I think the debate surrounding adaptations and remixes will continue on for a long time to come because there is no clear line between inspiration and taking ideas. I enjoy finding connections between my classes, as it helps put into perspective the importance and scope of the concepts we are learning about.

Remembering to Notice

“I remember everything. I forget nothing. I write everything down so that later I’ll know exactly what happened.” – Thomas Klopper, The Book of Everything (by Richard Tulloch)

This past week, I have been working intensively on a play I am in, The Book of Everything. Being in the cast of a production has taught me so much about awareness and noticing, because I have to know myself and my surroundings well enough to be able to switch off my ‘ticks’, become my character and immerse myself in her world.

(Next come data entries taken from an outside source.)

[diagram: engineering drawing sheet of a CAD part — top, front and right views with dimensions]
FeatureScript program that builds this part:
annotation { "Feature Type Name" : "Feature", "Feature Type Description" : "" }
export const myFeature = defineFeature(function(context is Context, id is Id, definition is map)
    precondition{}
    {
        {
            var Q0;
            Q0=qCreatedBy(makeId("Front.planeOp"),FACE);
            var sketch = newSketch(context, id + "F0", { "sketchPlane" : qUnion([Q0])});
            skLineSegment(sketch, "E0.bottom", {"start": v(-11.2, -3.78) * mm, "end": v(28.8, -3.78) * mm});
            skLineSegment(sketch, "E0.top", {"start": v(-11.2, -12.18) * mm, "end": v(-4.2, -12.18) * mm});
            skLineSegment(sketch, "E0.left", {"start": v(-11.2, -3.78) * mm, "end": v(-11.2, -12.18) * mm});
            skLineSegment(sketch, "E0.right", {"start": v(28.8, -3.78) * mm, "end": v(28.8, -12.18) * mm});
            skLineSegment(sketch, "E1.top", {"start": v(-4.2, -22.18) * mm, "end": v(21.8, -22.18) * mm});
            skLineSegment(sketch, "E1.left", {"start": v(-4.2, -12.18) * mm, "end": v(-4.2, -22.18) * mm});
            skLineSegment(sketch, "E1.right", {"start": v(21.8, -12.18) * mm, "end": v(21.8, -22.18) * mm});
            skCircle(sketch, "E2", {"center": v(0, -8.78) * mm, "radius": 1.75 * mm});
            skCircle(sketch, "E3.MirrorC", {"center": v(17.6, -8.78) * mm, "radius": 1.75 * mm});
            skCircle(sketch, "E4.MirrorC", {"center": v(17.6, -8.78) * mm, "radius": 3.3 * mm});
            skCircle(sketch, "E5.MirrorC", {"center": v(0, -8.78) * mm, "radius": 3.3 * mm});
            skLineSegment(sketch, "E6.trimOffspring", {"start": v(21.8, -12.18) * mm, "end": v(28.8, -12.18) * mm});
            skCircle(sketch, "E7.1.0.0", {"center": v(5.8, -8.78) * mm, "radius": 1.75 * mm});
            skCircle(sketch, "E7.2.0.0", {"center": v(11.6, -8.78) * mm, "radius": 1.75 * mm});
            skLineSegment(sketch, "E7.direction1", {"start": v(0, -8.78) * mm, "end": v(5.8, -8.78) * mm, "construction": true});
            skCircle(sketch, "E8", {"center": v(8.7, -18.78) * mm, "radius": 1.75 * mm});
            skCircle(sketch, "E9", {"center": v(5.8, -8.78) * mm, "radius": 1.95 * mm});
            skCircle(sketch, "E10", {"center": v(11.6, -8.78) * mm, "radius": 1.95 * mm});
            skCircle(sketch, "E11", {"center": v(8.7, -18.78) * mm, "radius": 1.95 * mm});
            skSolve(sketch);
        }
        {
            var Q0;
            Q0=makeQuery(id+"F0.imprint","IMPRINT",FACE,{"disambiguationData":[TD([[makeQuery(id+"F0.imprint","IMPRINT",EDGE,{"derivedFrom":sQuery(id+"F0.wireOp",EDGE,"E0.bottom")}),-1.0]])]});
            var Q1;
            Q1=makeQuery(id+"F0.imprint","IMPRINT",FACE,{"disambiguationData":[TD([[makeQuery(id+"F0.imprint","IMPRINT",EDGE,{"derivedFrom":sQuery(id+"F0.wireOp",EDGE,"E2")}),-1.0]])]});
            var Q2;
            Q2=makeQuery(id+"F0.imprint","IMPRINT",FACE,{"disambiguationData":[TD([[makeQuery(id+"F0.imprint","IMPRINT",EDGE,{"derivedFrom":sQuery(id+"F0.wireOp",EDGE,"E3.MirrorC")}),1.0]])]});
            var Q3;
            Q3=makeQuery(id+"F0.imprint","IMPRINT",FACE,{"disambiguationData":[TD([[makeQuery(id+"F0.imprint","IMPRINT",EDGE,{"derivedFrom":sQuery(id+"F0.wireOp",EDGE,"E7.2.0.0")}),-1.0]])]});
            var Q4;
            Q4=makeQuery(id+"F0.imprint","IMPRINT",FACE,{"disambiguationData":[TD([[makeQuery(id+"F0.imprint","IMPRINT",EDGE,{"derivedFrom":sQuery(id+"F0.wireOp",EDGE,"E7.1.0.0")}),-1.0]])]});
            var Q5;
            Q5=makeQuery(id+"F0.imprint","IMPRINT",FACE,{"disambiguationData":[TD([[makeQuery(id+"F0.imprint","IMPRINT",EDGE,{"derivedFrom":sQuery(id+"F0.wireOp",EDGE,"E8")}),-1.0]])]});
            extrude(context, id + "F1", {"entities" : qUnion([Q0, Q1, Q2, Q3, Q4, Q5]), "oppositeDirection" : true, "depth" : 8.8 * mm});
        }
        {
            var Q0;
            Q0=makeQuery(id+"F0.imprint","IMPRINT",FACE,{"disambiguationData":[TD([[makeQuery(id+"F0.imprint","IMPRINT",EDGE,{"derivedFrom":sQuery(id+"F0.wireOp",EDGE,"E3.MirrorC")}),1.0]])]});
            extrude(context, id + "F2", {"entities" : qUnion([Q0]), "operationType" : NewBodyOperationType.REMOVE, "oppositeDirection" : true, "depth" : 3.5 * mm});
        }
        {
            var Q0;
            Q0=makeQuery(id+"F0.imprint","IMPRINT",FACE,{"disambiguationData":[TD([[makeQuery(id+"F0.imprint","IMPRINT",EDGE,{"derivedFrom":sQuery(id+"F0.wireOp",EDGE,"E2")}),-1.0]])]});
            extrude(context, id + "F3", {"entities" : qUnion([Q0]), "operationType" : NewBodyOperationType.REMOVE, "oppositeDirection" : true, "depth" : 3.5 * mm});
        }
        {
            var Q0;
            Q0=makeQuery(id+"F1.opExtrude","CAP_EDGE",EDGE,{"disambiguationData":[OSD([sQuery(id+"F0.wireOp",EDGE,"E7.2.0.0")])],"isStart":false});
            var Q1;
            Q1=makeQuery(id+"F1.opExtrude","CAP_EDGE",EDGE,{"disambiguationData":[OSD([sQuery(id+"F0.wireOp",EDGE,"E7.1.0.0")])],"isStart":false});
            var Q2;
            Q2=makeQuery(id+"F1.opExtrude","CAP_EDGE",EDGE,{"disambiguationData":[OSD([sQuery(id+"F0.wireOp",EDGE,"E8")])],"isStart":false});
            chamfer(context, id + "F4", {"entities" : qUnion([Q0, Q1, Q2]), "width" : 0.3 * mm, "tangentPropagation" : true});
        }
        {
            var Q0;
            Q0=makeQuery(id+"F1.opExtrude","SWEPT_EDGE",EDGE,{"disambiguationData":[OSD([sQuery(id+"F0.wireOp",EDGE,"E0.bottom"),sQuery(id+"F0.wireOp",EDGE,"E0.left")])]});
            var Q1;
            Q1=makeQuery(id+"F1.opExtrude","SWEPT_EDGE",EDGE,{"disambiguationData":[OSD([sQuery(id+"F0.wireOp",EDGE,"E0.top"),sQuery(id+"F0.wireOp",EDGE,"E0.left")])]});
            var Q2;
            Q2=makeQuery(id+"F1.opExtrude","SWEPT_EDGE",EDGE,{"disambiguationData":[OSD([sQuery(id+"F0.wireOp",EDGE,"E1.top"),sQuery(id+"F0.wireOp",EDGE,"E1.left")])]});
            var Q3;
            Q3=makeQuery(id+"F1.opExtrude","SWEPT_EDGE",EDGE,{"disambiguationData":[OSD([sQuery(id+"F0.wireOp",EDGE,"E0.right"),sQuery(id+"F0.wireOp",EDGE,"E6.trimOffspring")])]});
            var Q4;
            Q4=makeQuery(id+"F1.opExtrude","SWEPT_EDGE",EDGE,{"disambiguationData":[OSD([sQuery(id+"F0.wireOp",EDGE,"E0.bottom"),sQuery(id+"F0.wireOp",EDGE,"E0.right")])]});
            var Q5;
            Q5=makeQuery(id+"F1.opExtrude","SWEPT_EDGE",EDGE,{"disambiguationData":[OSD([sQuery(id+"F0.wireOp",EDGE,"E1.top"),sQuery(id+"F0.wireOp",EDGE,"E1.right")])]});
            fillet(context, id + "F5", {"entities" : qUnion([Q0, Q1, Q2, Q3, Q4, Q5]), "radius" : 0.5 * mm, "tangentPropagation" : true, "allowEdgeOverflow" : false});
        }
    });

In the past week, here are some things I’ve noticed…

  1. Ordinary noticing:
    1. Our director told each of us about our acting ticks. Mine are that I play with my hair when I’m nervous and there are times when I get distracted and come out of character for a couple of seconds. When he told me my ticks, I was vaguely aware of them, but I had never actively stopped to think about them before.
  2. Marking:
    1. During each run, I made a mental note of all the cues to remember throughout the performance
    2. Each day we had a performance, I made a concerted effort to remember our pre-show cast rituals
    3. I thought about a key moment during each performance to tell the cast about afterwards, as part of a cast sharing tradition
  3. Recording:
    1. After each run of the performance, I wrote down each of the points our director made about things that needed to be changed or improved upon
    2. At the end of the process, I wrote down a number of things I learnt from being a part of this performance because I want to remember the people and the experience, and be able to look back on it during the rehearsal process for future productions I hope to work on

Brief 4: New Ideas (& Annotated Bibliographies)

Today, we each came to class with our annotated bibliographies and a much fuller understanding of where we wanted to go with the project. Our research made it much easier to think about the topic in more concrete terms, and our ideas flowed from there.

Here are our team meeting minutes from today to illustrate the progress we made on our project today and where we are now.

07/05/2015

    • Met up before media tutorial
    • Spoke about our research findings
      • Rob: remixing, copyright in relation to parodies, semiotics
      • Lucas: evolution of audiences and interpretation of meaning, semiotics
      • Emma: adaptations (literary works to films), semiotics
    • Discussed with Rachel how to narrow down topic
      • Texts > Adaptations > Literary to Film OR specific author
    • Further discussion of this within our group led to the decision to focus on the works of William Shakespeare
      • Modern adaptations
      • Twelfth Night – She’s the Man (film)
      • Romeo & Juliet
        • Shakespeare Play > Modern Plays > Movies > West Side Story Film and Plays
    • 2 separate parts
      • Basics of adaptations and remixes (Rob – interviews)
      • Romeo & Juliet – linked to West Side Story (focused on the differences between adaptations and the effect this has)

For next week, our task is to have something concrete to show for our research. For our group, this will be footage from the interviews Rob has set up, and a set structure for the website we will create, with the following:

  • Introduction to our group and the subject of ‘texts’, also introducing ‘adaptations’
  • Sections of the website
  • Planned content (which media we will use and who will work on which aspects)

Every week, as I get a better idea of where this project is heading, I am more and more excited to see the final product (artefact) our research will culminate in.